“I know that,” she said. “But who is going to bring back the sunshine into your life?”

He leaned against the wooden gate and gripped the top bar tight. What did she mean? Was she a woman or, after all, only the old fancied child of sea-foam and cloud?

“When I can eat like a pig and sleep like a dog,” he said lightly, “and feel physically fit, I shall be all right.” He smiled, and took her black-gloved hand. “And when I see the roses in your cheeks and hear you laugh as you used to laugh—that fascinating little laugh like a peal of low silver bells—then I’ll be the Princess Stellamaris’s court jester again.”

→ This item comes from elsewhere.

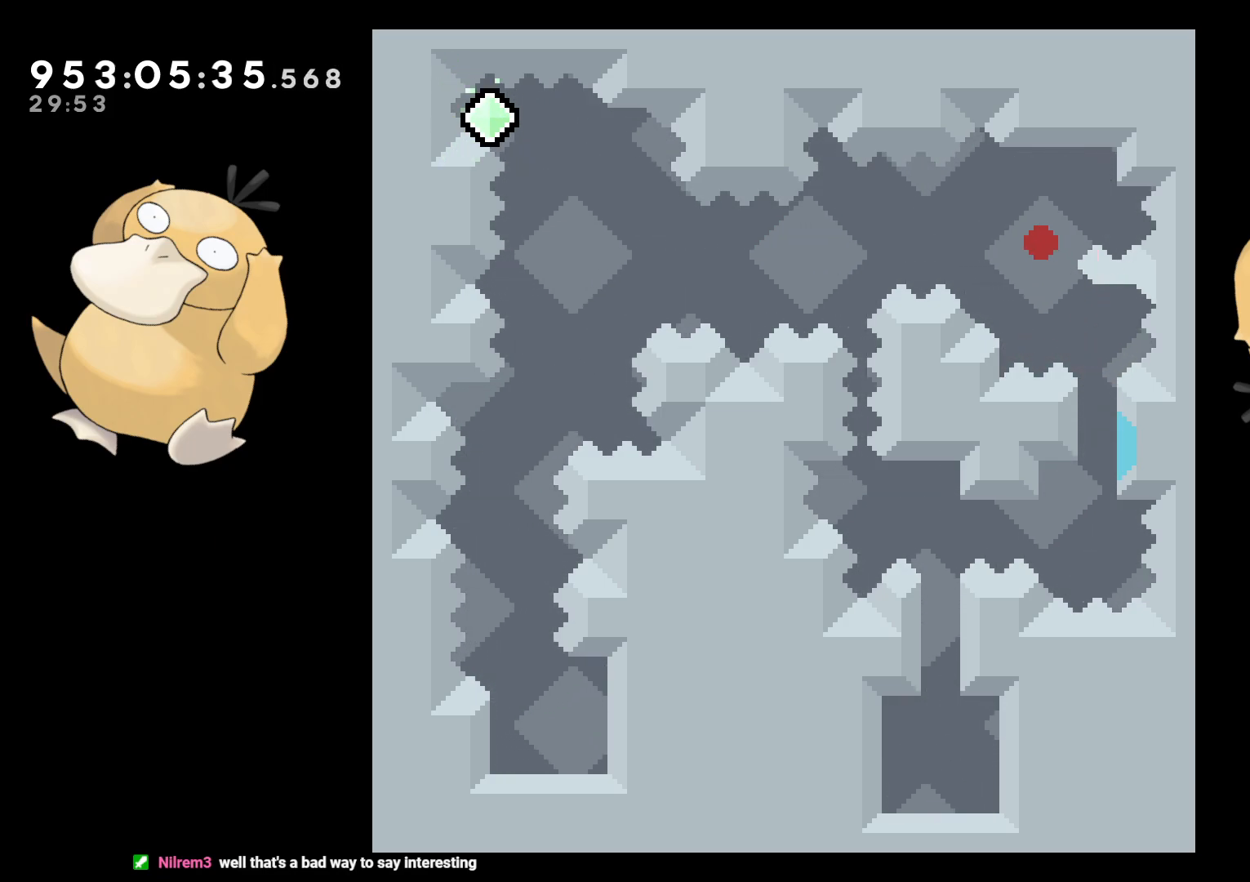
{"buttons": [], "left_stick": "center", "right_stick": "center", "events": [[67, "A", "down"], [183, "A", "up"], [233, "A", "down"], [333, "A", "up"]]}
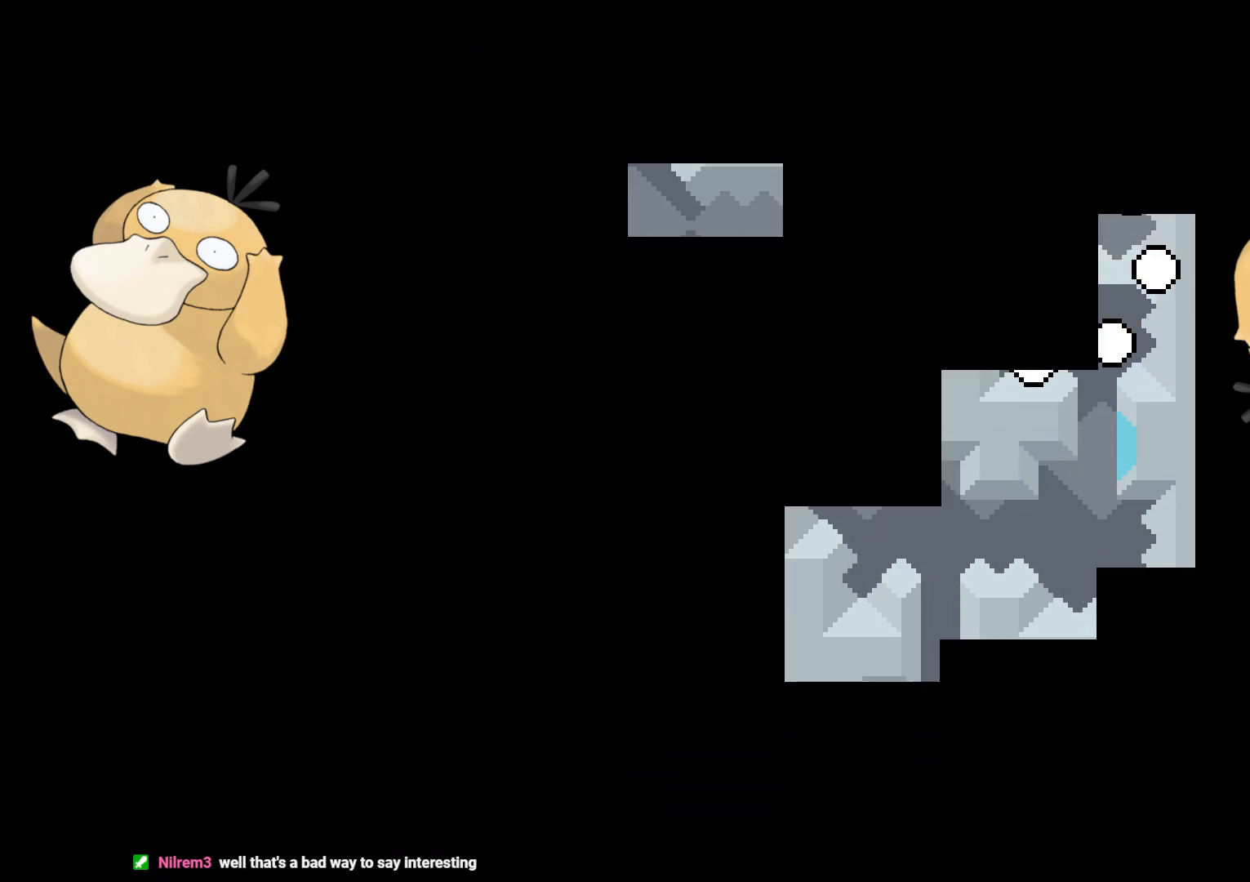
{"buttons": [], "left_stick": "center", "right_stick": "center", "events": []}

She smiled wanly. “You were never court jester; you were Great High Favorite.” She sighed. “How far off those childish days are!”

“They’ll return as soon as you’re happy.”

“Life is too full of pain for me to find happiness in superficial things,” said Stella.

For all his wretchedness he could have laughed, with a man’s sweet pity, at the tone of conviction in her philosophic but childish utterance.

“You must look for it and find it in the deep things,” said he.

She made no reply, but stood thoughtfully by his side, and drew with her fingers little lines in the summer dust on the upper surface of the bar of the gate.

“There’s something silly I want to say to you, Walter,” she murmured at last, “and I don’t quite know how to say it. It’s about the sea. I think you can understand. You always used to. Our long talks—you remember? Since all this has happened, the sea seems to have no meaning for me.”